Securitize, which manages over $4 billion in tokenized assets, debuts on the New York Stock Exchange on July 2 under the ticker SECZ. Real-world asset tokenization has officially arrived on Wall Street, not as a speculative token listing, but as regulated financial infrastructure.
This isn't a cryptocurrency going public. It's the plumbing that moves funds, bonds, and private credit on-chain. That distinction matters more than it might seem.
The Deal Structure
Securitize reaches the public markets through a merger with Cantor Equity Partners II, a SPAC vehicle sponsored by an affiliate of Cantor Fitzgerald. Shareholders approved the deal on June 29, closing is expected on July 1, and trading under the ticker SECZ begins on July 2.
According to filings with the SEC, the transaction raises approximately $400 million at a pre-money valuation of $1.25 billion, making Securitize the first pure-play tokenization infrastructure company to list on a major U.S. exchange.
A $400 Million Raise
Source: Securitize and Cantor Equity Partners II press releases, June 2026
- Oversubscribed PIPE: approx. $225M
- Trust retained: approx. $175M
One detail stands out in the structure: fewer than 30% of SPAC shareholders chose to redeem their shares, leaving more than 71% of the trust intact. At a time when SPAC redemption rates routinely exceed 80%, that's a genuine signal of institutional conviction, not a quiet exit.
Who Is Securitize
Functionally, founded in 2017 and led by CEO Carlos Domingo, Securitize is not a speculative startup. The company has built a fully regulated stack that includes a SEC-registered broker-dealer, a transfer agent, and a supervised alternative trading system, with authorization also under the European DLT Pilot Regime.
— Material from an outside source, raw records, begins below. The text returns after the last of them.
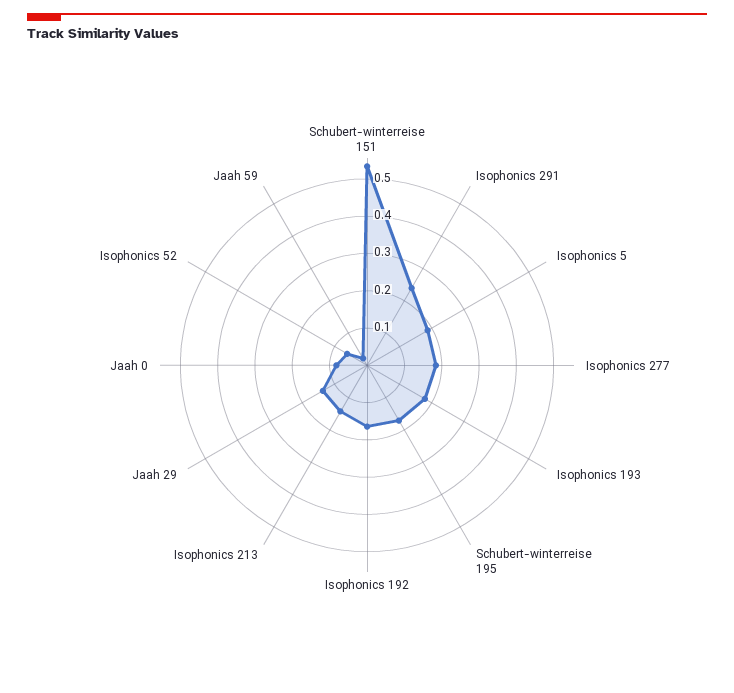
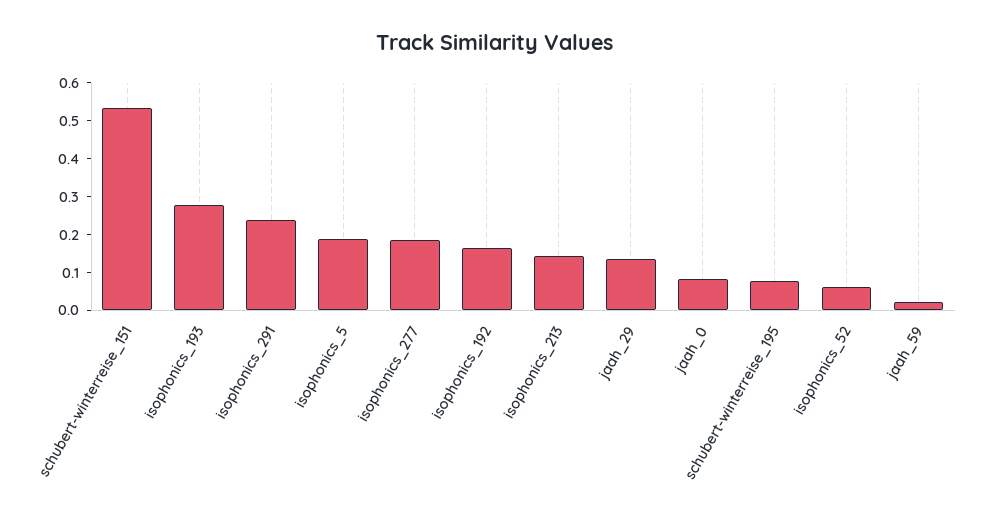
Isophonics 193: 0.175 -> 0.275
Schubert-winterreise 195: 0.175 -> 0.075

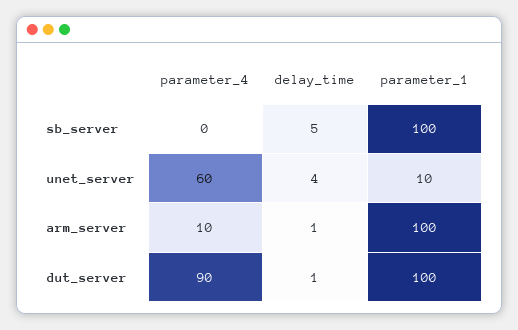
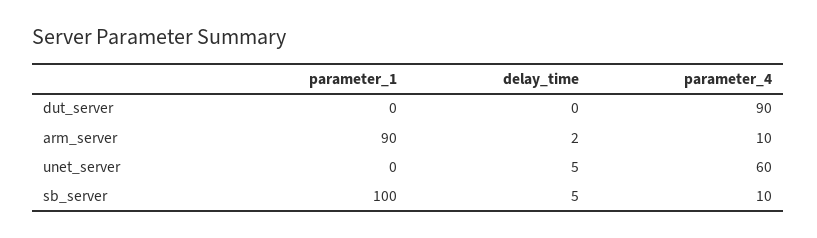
parameter_4, sb_server: 0 -> 10
delay_time, unet_server: 4 -> 5
parameter_1, unet_server: 10 -> 0
delay_time, arm_server: 1 -> 2
parameter_1, arm_server: 100 -> 90
delay_time, dut_server: 1 -> 0
parameter_1, dut_server: 100 -> 0

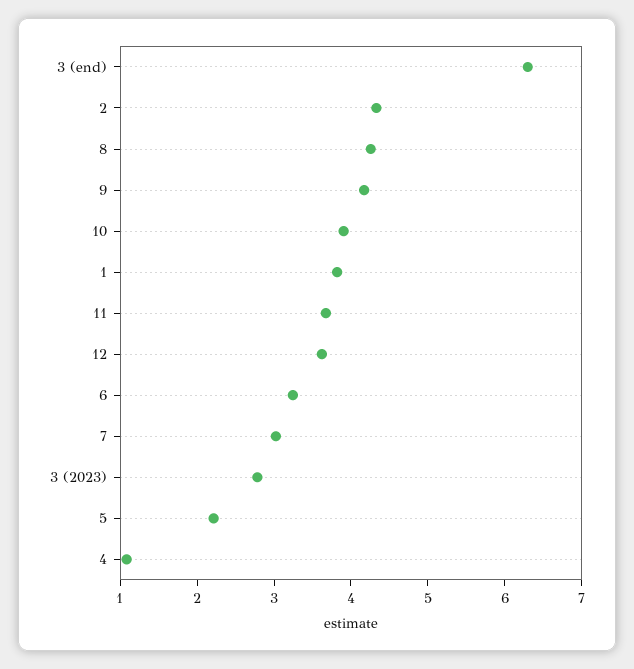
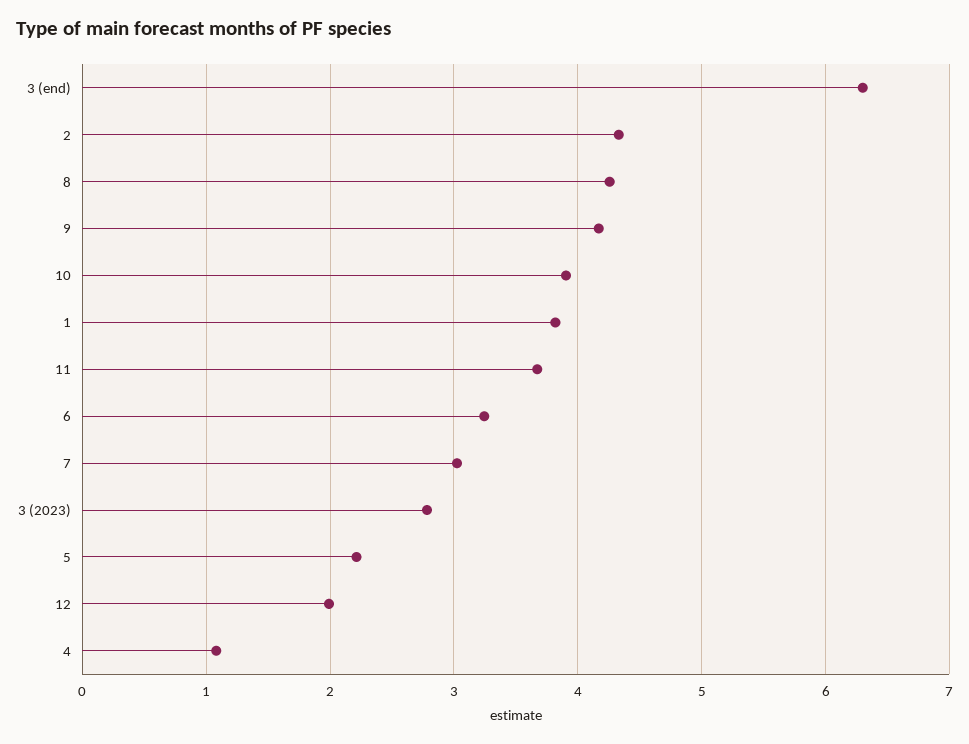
12: 3.6 -> 2

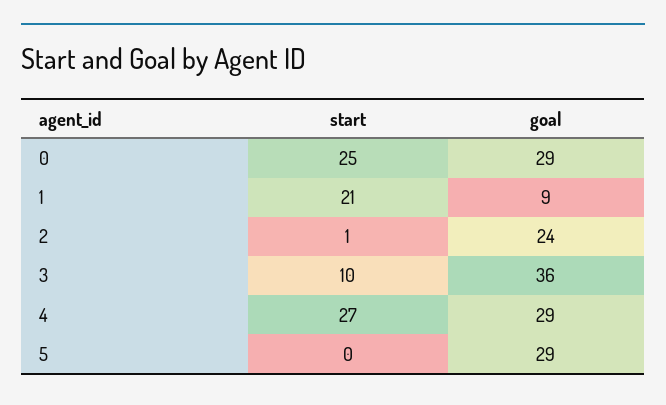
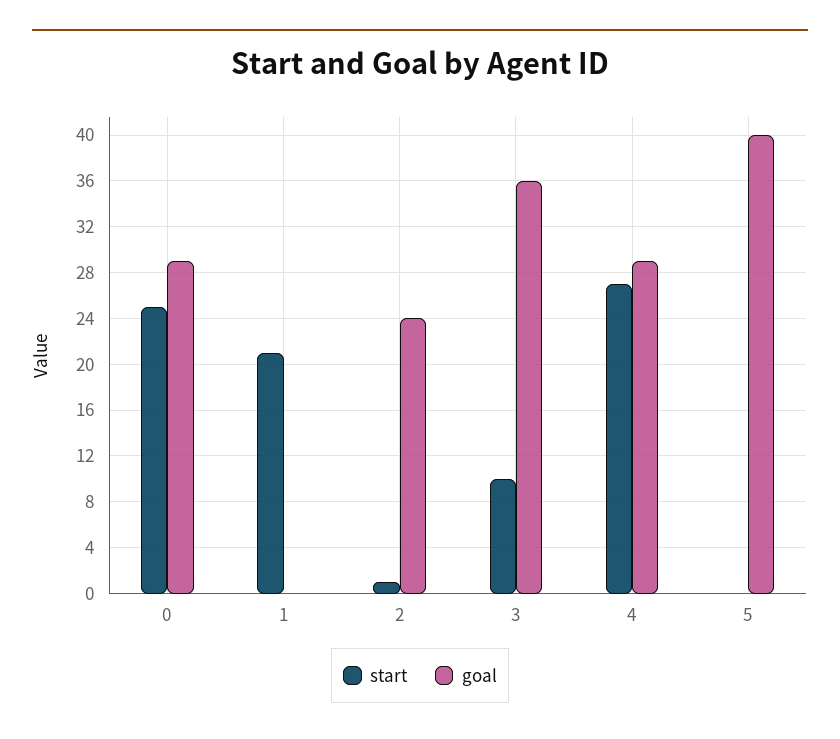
goal, 1: 9 -> 0
goal, 5: 29 -> 40

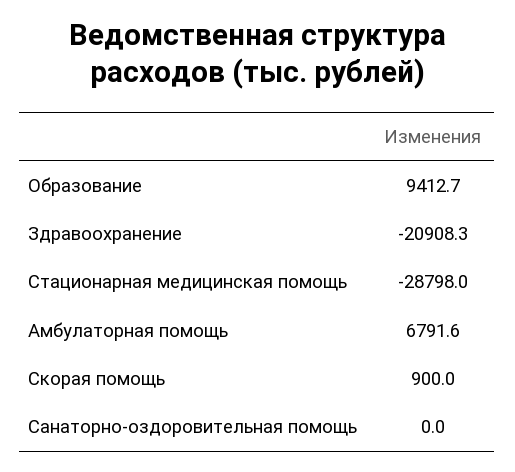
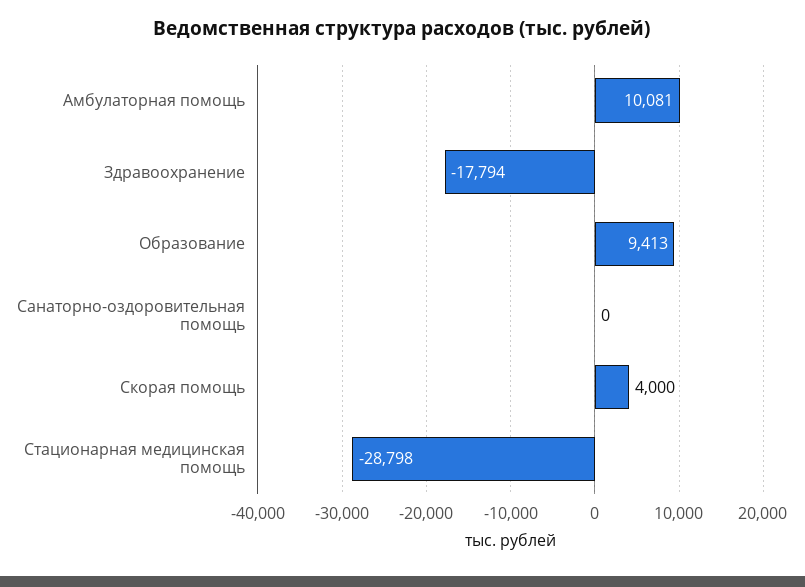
Здравоохранение: -20908.3 -> -17794
Амбулаторная помощь: 6791.6 -> 10081
Скорая помощь: 900 -> 4000

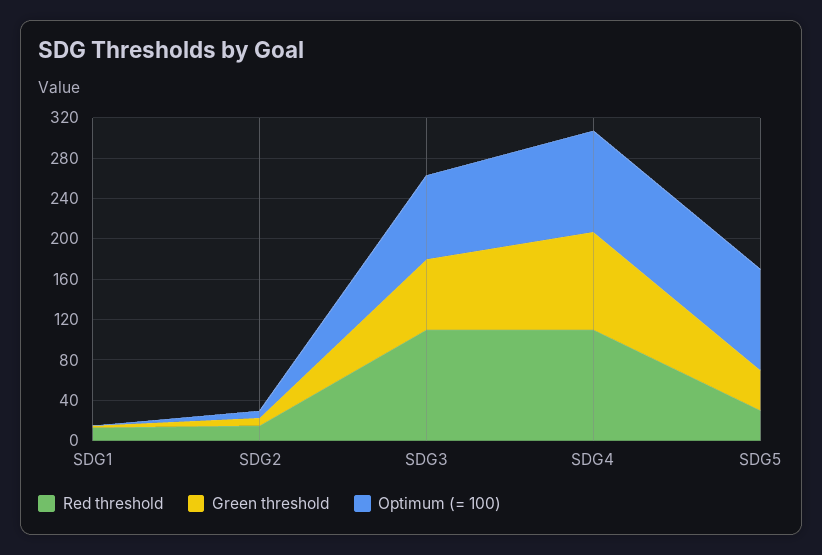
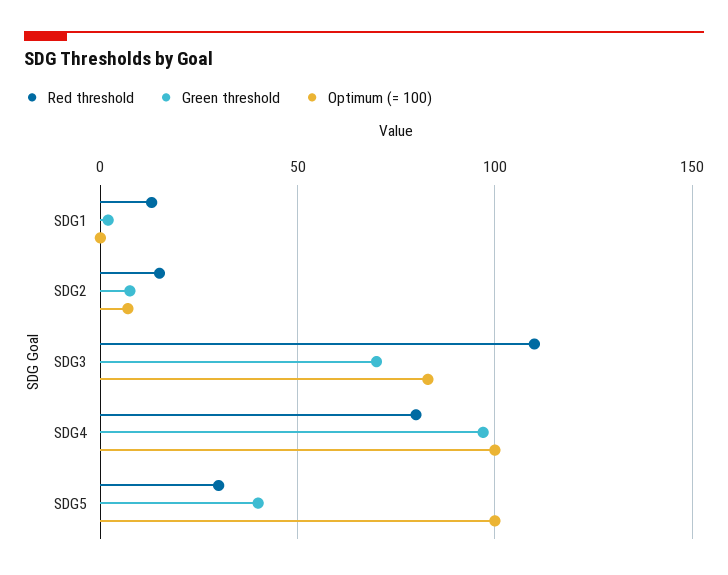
Red threshold, SDG4: 110 -> 80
Securitize manages over $4 billion in tokenized assets across more than 650 funds, working with institutional partners including Apollo, BlackRock, BNY, Hamilton Lane, KKR, and VanEck. BlackRock's BUIDL tokenized fund sits at the top of the stack. The business model is fee-based: revenue scales with assets on the platform, not with crypto prices. In Q1 2026, Securitize reported revenue of $19.5 million, up 39% year-over-year per the company's own disclosures.
Why This Matters for Real-World Assets
A real-world asset tokenization infrastructure company achieving public-market scale is a structural data point, not just a corporate milestone. SECZ becomes the cleanest listed proxy for measuring RWA adoption, and its public valuation creates a pricing anchor that could reprice peers like Ondo and Maple.
The broader context is one of rapid expansion. Tokenized real-world assets surpassed $30 billion in 2026, according to data tracked by RWA.xyz, and projections from BCG and Ripple put the addressable market at $18.9 trillion by 2033. Even discounting those figures sharply, the opportunity remains worth trillions. For CEO Domingo, the listing delivers visibility, credibility, and capital to lead the sector's next growth phase. The RWA theme also intersects with momentum behind regulated stablecoins and ongoing work on the digital euro.
The Risks Worth Watching
Caution is warranted. The SPAC route carries execution risks, the full DTC settlement service is not expected to launch until October 2026, and the real test will be opening-day trading. That price, more than any pre-deal arithmetic, will show whether demand is genuine or simply anticipatory.
The timing is striking, though: precisely as institutional demand for spot ETFs retreats, the infrastructure that tokenizes traditional finance is choosing to go public. The underlying documents remain verifiable through SEC filings and the official Securitize website.
Securitize's NYSE debut on July 2 marks a genuine inflection point for the RWA sector. Investors watching SECZ's early trading performance will get a direct read on whether Wall Street is prepared to assign lasting value to tokenization infrastructure, or whether enthusiasm remains ahead of proven revenue scale. The October 2026 DTC settlement launch is the next concrete milestone to track.
This content is for informational purposes only and does not constitute financial advice. The instruments mentioned carry risks, including the risk of capital loss.